Table 1 shows comparison of antimycobacterial, antituberculosic, anti-viral (influenza), antineoplastic activity (0.9 > Pa > 0.5) and with a low probability of cytostatic/cytotoxic, antidiabetic activity properties for N-(β-D-galactopyranosyl)-thiosemicarbazide with the N-(β-D-xylopyranosyl)-thiosemicarbazide. Therefore, in addition to antibacterial activity, compound 4 possess high probability which can exhibit the above pharmacological properties, and is of interest as a promising drug for experimental studies.
4. Conclusions
An efficient method is proposed for the synthesis of carbohydrate derivatives of semicarbazides using the Lawesson reagent, which was not previously used for this class of compounds. The structures of the synthesized N-(β-D-xylopyranosyl)-thiosemicarbazide and N-(β-D-galactopyranosyl)-thiosemicarbazide were established by physical research methods. The resulting substances are stable, individual compounds in crystalline form.

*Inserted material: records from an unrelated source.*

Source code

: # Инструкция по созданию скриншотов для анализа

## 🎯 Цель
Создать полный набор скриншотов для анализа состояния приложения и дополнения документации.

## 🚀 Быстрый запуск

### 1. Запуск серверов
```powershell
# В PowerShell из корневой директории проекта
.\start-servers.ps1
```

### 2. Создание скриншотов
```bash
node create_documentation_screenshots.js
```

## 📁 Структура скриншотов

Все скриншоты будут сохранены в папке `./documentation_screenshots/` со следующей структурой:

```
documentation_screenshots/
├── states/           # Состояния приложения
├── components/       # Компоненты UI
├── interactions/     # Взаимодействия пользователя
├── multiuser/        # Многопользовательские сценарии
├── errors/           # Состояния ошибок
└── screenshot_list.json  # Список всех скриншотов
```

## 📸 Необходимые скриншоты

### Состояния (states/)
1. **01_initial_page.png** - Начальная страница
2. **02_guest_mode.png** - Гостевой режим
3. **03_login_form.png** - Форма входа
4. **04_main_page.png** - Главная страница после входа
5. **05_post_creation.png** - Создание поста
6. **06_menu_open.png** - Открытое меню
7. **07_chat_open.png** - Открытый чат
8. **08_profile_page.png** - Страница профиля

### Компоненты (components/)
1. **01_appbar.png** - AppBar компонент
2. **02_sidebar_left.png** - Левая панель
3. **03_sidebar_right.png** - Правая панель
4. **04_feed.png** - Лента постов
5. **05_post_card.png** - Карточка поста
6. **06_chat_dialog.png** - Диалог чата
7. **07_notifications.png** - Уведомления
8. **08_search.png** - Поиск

Based on in silico analysis of the results, N-(β-D-galactopyranosyl)-thiosemicarbazide was selected from the two above-named compounds as the most promising antibacterial drug and with which experimental tests were carried out. The results of in vitro (antibacterial activity) and in vivo (toxic effects) experiments allow us to conclude that the theoretical prediction of the antibacterial activity of N-(β-D-galactopyranosyl)-thiosemicarbazide confirmed by experimental data. Compound (4) in the studied concentrations has a pronounced bactericidal and bacteriostatic effect. It was also established that compound (4) belongs to the III class of hazardous substances; therefore, it can be concluded that N-(β-D-galactopyranosyl)-thiosemicarbazide is a promising compound for further study to use it in practice.